◆ Aim of the exercise
Tally the lines of the listing below in which the string "changes" occurs, and give the tally alone.

◆ Data for the task
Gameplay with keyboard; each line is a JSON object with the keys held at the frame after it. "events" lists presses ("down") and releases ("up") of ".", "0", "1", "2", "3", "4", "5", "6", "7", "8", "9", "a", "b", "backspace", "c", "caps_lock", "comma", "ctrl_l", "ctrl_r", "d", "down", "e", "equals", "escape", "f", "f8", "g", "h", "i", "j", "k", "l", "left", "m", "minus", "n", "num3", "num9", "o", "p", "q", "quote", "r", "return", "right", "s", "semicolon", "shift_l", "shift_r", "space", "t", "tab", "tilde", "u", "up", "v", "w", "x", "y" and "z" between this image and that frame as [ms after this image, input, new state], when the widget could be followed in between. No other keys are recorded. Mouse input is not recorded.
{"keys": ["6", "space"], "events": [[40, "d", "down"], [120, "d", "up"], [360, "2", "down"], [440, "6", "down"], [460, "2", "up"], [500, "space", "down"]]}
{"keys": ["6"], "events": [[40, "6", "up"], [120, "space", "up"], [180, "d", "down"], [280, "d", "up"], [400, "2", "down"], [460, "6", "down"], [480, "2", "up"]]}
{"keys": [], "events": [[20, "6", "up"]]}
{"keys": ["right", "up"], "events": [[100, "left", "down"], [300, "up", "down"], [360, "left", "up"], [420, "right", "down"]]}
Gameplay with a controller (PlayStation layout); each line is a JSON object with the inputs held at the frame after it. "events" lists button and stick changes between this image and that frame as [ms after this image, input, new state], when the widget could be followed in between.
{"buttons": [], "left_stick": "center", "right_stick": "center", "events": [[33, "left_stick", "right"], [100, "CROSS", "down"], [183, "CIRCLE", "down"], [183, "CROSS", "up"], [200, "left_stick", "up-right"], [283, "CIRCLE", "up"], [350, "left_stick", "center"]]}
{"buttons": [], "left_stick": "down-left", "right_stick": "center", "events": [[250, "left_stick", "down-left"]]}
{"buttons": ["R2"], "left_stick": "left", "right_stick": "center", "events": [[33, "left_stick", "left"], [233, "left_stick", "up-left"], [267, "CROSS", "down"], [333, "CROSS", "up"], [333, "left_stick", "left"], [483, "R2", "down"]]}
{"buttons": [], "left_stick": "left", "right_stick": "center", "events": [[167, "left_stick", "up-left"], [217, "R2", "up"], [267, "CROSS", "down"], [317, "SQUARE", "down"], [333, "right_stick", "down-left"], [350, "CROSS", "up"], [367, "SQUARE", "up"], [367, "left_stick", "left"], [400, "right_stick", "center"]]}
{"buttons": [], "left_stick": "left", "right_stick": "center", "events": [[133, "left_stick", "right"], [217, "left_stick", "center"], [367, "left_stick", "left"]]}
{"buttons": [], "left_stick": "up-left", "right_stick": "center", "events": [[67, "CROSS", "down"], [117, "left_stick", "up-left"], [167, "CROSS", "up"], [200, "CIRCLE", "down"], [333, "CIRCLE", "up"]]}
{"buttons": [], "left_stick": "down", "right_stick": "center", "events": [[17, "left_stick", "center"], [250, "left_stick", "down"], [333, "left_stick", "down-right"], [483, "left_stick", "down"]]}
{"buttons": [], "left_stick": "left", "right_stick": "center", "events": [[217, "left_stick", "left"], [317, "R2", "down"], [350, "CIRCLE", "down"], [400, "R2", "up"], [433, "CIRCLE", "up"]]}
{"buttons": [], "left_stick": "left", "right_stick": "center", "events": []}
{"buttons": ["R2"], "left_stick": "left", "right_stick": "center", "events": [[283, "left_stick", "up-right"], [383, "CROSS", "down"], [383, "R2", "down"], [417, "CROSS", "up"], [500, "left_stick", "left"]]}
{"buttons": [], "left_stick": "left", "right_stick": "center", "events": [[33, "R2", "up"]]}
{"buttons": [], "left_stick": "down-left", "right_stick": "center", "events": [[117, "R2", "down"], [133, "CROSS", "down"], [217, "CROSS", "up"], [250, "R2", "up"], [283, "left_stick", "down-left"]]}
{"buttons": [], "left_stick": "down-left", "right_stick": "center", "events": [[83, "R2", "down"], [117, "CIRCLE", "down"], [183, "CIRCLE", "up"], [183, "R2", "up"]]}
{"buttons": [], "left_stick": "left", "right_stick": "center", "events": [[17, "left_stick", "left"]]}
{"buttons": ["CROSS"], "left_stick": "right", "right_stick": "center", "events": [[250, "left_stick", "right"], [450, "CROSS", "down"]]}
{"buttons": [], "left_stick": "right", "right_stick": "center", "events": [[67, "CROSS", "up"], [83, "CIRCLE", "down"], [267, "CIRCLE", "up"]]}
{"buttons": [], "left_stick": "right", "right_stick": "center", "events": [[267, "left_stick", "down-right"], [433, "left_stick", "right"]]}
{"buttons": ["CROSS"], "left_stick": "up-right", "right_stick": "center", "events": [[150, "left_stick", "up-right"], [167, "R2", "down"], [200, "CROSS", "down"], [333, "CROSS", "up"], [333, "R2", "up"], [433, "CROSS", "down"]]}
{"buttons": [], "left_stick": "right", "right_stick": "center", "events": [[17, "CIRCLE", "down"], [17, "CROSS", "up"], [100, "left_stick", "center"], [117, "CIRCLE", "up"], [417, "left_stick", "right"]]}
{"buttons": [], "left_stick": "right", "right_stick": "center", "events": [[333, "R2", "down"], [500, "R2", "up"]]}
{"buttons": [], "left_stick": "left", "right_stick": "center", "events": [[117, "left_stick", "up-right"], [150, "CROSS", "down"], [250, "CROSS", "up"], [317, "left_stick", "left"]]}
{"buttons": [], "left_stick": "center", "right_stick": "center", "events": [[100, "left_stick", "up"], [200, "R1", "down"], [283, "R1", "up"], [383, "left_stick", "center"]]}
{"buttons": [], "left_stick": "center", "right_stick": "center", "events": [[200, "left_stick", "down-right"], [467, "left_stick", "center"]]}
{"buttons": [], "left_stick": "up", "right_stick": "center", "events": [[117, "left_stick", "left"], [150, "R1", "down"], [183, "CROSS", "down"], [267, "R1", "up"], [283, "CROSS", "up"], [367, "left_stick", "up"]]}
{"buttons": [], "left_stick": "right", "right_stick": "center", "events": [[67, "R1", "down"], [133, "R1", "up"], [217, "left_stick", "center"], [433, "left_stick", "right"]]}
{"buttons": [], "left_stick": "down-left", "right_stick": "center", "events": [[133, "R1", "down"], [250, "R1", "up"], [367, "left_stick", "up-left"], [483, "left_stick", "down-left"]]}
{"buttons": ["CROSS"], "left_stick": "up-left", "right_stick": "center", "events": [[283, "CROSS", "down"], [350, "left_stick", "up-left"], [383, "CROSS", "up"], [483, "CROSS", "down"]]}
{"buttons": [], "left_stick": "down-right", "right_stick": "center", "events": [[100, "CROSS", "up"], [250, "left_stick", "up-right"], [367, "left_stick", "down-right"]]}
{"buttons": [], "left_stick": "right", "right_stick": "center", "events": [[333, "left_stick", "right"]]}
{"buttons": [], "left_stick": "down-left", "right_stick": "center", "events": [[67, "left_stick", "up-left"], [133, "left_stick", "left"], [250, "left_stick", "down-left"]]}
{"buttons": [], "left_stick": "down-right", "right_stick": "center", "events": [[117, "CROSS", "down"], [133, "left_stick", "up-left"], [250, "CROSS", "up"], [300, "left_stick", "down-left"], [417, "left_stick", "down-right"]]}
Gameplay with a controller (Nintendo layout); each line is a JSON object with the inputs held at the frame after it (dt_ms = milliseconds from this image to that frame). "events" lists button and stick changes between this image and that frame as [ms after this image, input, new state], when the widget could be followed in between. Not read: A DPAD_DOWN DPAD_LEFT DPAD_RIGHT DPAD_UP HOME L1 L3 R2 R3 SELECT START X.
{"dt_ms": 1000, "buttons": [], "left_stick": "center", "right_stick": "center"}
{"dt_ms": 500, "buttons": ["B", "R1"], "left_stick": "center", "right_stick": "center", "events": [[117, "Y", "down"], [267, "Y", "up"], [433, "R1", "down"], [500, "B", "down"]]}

◆ Task answer
2